To hold off the increasing amount of rain that falls on Tokyo every year, civil engineers have designed a colossal underground system to channel inundating waters. Known as the Metropolitan Area Underground Discharge Channel, the system consists of five separate tunnels that sweep excess rainfall away from the city center and into the Arakawa and other surrounding rivers.
Beyond its effectiveness, what makes this system truly impressive is the sheer scale of its structures. Beginning in the city center, each of the channel’s 5 shafts is large enough to accommodate a space shuttle.
At the end of the each shaft sits a 10-meter diameter tunnel that runs for 6.3 km. Although the system’s colossal collection shafts are impressive, at the end of the main system lies an even larger structure — The pressure adjusting tank. Measuring 177-meter long by 78-meter wide the tank, is home to a number of large pumps that drive water into Tokyo’s rivers at a rate of nearly 200 cubic meters per second.

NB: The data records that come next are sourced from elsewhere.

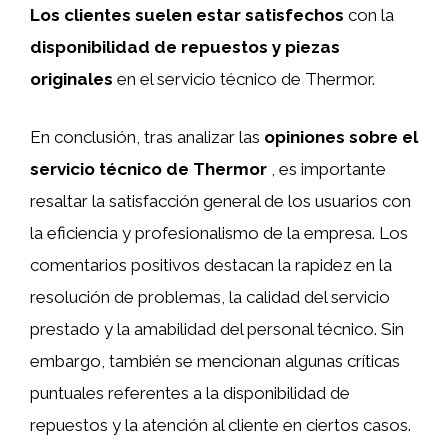
Los clientes suelen estar satisfechos
con la
disponibilidad de repuestos y piezas
originales
en el servicio técnico de Thermor.
En conclusión, tras analizar las
opiniones sobre el
servicio técnico de Thermor
, es importante
resaltar la satisfacción general de los usuarios con
la eficiencia y profesionalismo de la empresa. Los
comentarios positivos destacan la rapidez en la
resolución de problemas, la calidad del servicio
prestado y la amabilidad del personal técnico. Sin
embargo, también se mencionan algunas críticas
puntuales referentes a la disponibilidad de
repuestos y la atención al cliente en ciertos casos.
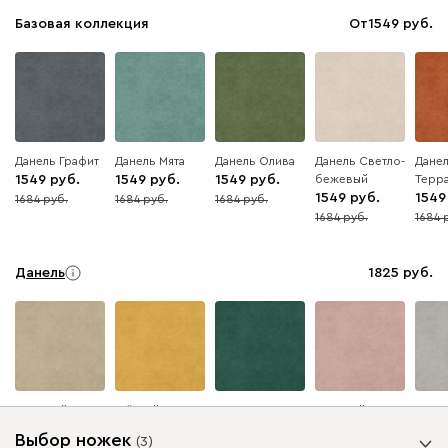
Базовая коллекция
От
1549
Данель Графит
Данель Мята
Данель Олива
Данель Светло-
Дане
1549
1549
1549
бежевый
Терр
1549
1549
1684
1684
1684
8
8
8
1684
1684
8
8
Данель
1825
Бежевый
Жёлтый
Изумруд
Розовый
Серы
Выбор ножек
(
3
)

As weather patterns continue to shift, cities will need to develop contingency measures aimed at ever more powerful phenomena. For without unpaved spaces in which water can naturally dissipate, massive engineering projects are the only viable option.
Which means it might not be too long before monumental feats of civil engineering, like the Tokyo discharge tunnel, transition from a place of awe into the everyday reality of our modern civic infrastructure.